# Dadoed Shelving



## wookie (Dec 15, 2009)

Hey Guys and Gals,

Need some opinions\suggestions for a built in bookcase project. i want to dado in the shelving using 3\4" plywood. My question is, the span of the shelves are 36'. There will be some weight put on these shelves, books. Will these shelves be strong considering the span? Going to rabbit in the back using either 1\4" or maybe 1/2" plywood then screwing the back into the shelves for extra strength. Think that will be enough?

Thanks,

Jack


----------



## DeltaDaddy (Nov 15, 2013)

that is a large span and the shelf will most definitely sag. running a dado in the back will help strengthen it. Is this going to be a frameless cab?


----------



## wookie (Dec 15, 2009)

It is going to be 3 separate units screwed together with a face frame.


----------



## Bogeyguy (Sep 26, 2012)

Just place a 1-1/2" X 3/4" solid edge on the front of the shelves for strength in the span.


----------



## DeltaDaddy (Nov 15, 2013)

^ what bogey guy said^ If they are adjustable shelves and if they are all fixed shelves the face frame will strengthen the shelf in the same manner


----------



## 111 (Sep 2, 2013)

I think if your screwing the back into the shelf it would be strong enough, but a trim pc on the front edge would definitely help. I would put about an 1 1/4 pc on the front.
I also try to limit the span to 32" so that I can get 3 cuts out of a sheet of material, (unless whatever your building can utilize the other pcs)


----------



## wormil (Nov 19, 2011)

Wookie, have fun with this.

http://www.woodbin.com/calcs/sagulator.htm


----------



## AandCstyle (Mar 21, 2012)

+1 to Rick's suggestion.


----------



## wookie (Dec 15, 2009)

Thanks a bunch guys. I did have fun with the sagulator! (I also have been known to watch someone paint a wall online too.) The solid piece on the fronts is the way we will probably go.
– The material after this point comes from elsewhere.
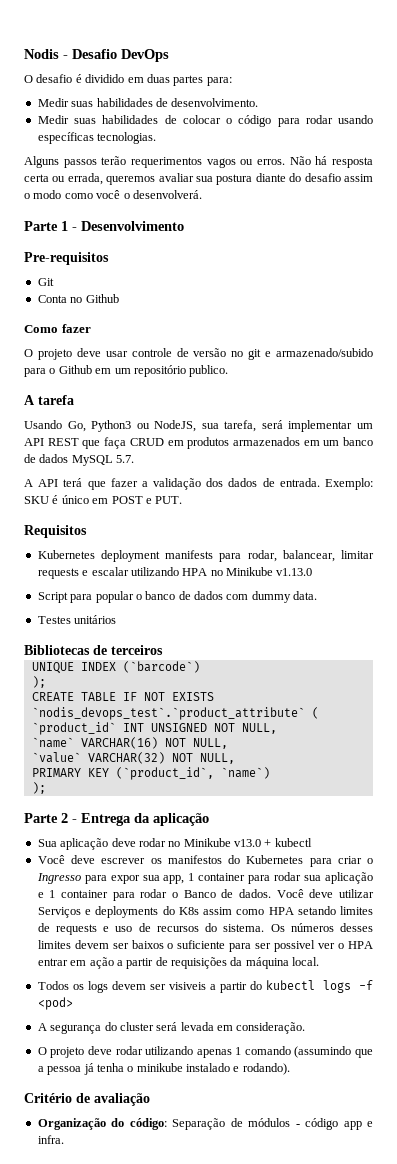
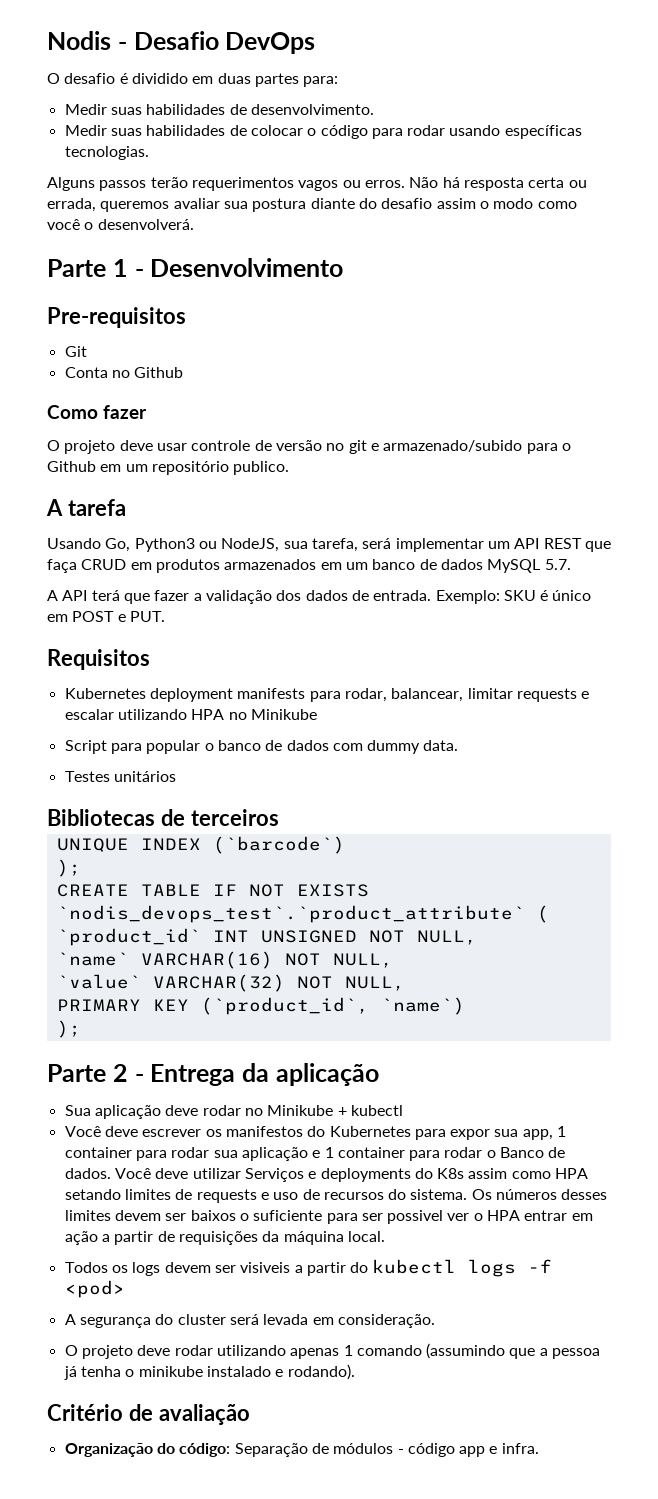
[276,568,313,576] v1.13.0 -> (317, 714) none
[234,839,261,847] v13.0 -> (334, 1110) none
[337,856,373,864] [36,873,107,884] criar o Ingresso para -> (446, 1134) none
Also still considering dadoing the backs too. You guys are great!

Cheers,

Jack


----------



## Tony1212 (Aug 26, 2013)

If you take a look at my Kitchen Table and Built-in project, I did a very similar type of built-in. I actually built 4 cabinets, 3 side by side and one on top, and the far left cabinet is about 46 inches wide by 15 inches deep. I screwed them together with a face frame to hide the end grain of the Baltic birch plywood.

The shelves are made of 3/4" plywood with 3/4" x 1.5" hard maple fronts. The maple was was put on the ply so that the 1.5" was visible from the front - flush on top and a lip on the bottom of the shelf. I used pocket screws and glue to attach the maple to the plywood.

There is one fixed shelf in that cabinet. I only dadoed the sides then used glue and screws on the sides and back. All the other shelves are adjustable, so no other dadoes.

My wife has had a good time loading those suckers up. Maybe 50 to 60 pounds fairly evenly distributed. So far (about 4 months), no sag.

for consistency sake, I kept the look of the shelves the same for the other cabinets even though it was overkill for the 11 inch wide cabinet.


----------



## wookie (Dec 15, 2009)

Thanks Tony. Your project turned out great. I am also in IL, the Peoria area. Not far from Washington that was hit by the F-4 tornado.


----------